Forget Washington’s “liberal establishment” and the “metropolitan elite” who dominate the Palace of Westminster, we now have Taipei’s “plump” “fair-skinned” technocrats to despise.
Those are the words of, who else but, presidential candidate Han Kuo-yu. The conservative Kuomintang (KMT) hopeful was speaking at a campaign rally in Yuanlin City a couple of weeks ago. Han directed this personal attack against several Democratic Progressive Party (DPP) politicians, including his rival in next January’s vote, President Tsai Ing-wen.
The Kaohsiung Mayor has form when it comes to lobbing around insults. His offensive comments are well documented, as too are the gaffes which have littered his presidential run so far.
I remarked on all of this in my previous piece for HKFP and have no intention of repeating myself as there is a risk – given the frequency of his outbursts – that every weekly campaign round-up may become dominated by Han’s potty mouth.
Having said that, Han’s choice of words are not inconsequential even if they prove, ultimately, to be electorally unsuccessful.

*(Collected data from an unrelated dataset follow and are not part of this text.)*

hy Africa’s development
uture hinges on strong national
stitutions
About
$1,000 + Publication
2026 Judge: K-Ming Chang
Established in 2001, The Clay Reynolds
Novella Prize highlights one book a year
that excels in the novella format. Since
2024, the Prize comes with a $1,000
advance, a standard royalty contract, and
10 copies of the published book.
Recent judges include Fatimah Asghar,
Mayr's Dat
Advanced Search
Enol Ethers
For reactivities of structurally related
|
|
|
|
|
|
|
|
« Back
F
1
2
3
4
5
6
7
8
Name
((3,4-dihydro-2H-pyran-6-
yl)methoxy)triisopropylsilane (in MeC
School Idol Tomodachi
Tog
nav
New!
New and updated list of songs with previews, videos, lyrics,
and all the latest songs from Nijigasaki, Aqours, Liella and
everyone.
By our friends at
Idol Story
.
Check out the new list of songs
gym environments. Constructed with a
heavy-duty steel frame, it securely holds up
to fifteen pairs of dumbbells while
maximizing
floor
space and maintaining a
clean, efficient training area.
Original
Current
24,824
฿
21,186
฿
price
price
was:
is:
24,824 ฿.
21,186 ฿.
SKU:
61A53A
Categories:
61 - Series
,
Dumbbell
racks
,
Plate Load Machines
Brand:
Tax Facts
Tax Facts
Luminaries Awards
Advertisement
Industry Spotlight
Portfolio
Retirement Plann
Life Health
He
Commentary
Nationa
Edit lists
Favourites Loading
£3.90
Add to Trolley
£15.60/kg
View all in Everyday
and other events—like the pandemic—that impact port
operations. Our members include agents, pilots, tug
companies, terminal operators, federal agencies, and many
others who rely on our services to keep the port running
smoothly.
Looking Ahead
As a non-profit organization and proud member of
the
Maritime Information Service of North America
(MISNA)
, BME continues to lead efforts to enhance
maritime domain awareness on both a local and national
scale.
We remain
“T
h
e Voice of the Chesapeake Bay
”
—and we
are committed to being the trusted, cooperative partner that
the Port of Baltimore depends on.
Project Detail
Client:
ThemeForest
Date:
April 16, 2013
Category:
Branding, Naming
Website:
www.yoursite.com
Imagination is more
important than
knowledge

As alluded to at the beginning of this piece, such rhetoric comes straight out of a playbook being used by politicians now in both America and Great Britain. It is a narrative which pits the people against the politicians. In this case the “thin and dark” farmers, who labour away for very little, against their elected representatives who are “living the high-life.” Unlike poor old Han, that thin, dark, common guy in his squalid NT$72 million Taipei apartment.
Ultimately, this tact towards mudslinging and shock-and-awe tactics should be seen as a sign of desperation. Presumably, Han is under the (mis)apprehension that all publicity is good; why else would he compare cross-strait complexities to a “bastard and daddy relationship”?

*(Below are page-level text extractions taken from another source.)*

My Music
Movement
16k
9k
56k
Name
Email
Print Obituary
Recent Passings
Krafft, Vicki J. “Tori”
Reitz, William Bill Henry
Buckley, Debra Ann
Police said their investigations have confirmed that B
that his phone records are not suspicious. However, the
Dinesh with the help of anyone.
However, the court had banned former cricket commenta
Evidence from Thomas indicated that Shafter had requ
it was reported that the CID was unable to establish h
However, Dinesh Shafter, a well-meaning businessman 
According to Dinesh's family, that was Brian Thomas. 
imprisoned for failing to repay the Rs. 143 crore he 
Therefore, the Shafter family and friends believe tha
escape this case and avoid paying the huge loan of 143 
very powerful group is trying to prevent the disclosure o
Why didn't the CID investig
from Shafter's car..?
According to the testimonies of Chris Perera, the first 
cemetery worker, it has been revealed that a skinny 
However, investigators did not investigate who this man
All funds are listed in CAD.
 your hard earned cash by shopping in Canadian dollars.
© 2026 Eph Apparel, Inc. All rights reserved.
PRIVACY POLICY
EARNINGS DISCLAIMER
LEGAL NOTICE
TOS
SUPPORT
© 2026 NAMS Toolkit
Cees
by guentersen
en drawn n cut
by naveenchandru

Perhaps his team believe that there is no other way for Han to reverse his sliding poll numbers. Yet sometimes populism does not pay – as former DPP vice-president Annette Lu can testify.
This political has-been has spent the past few weeks, in true Trumpian style, breathing life into long-discredited allegations that President Tsai obtained her doctorate from the London School of Economics illegitimately.
In September, on launching her presidential bid under the banner of the deep-Green, Formosa Alliance party she called on Taiwan’s president to “bring out [her] diploma for everyone to see.”
Earlier this month, on announcing her withdrawal from the race, she again released her inner Trump in a tirade against the powerful “politicians colluding with the media” who she blamed for her failure to secure enough public signatures to get on the ballot.
Lu’s exit will be welcome news for the DPP even if her entry into the race barely shook things up. Her departure, alongside the recent joint public appearance of ex-Premier William Lai and President Tsai, will be seen as a sign of increasing unity within the pan-Green camp.
A rally in Tainan in early November was the first time the pair have been seen together since Lai launched, and lost, a primary campaign against Tsai over the summer. For months, the ex-premier’s absence from high-profile events attended by the president has been portrayed as a sign of bad blood between the two, despite Lai’s week-long tour of America to drum up support for Tsai’s re-election bid.
This latest move should alleviate fears within the DPP about party disunity and should encourage those who have been calling for Lai to become Tsai’s running mate. Yet, while the pan-Green camp unifies, trouble brews for the pan-Blues.
Claims of KMT unity from the likes of New Taipei City mayor Eric Chu and party Chairman Wu Den-yih are shallow. Han’s maverick campaign style and, more importantly, his slide downwards in the polls has made him toxic to many of the party’s established figures.
Chu himself had been resisting calls to take the vice-presidential slot while Wu turned down the, largely symbolic position of heading Han’s campaign office.
As if this division was not problematic enough Han has now, short of any bigger names, settled on former Premier Chang San-cheng as his running mate. A decision which may not be electorally smart given that Chang is, like Han, also from a Taipei mainlander background.
Pan-Blue solidarity will be further fractured following People First Party (PFP) Chairman James Soong’s latest announcement: he’s going to run for president again!
After four bids for the top job and four defeats, I suppose you may as well keep throwing your hat in the ring even when there are diminishing returns. He is not likely to win, given that in 2016 in only secured 12.8 per cent of the vote, but he may still impact the result. Not only does he have the potential to hoover up voters disaffected with both main parties but he may also be able to turn parts of the electorate which the KMT have traditionally relied on.
Names on the ballot make a difference and the full impact of Soong’s presence this time remains to be seen. As for whether Lai joins Tsai, and what effect this has on the DPP’s prospects, we will not have to wait much longer as the November 22 deadline approaches.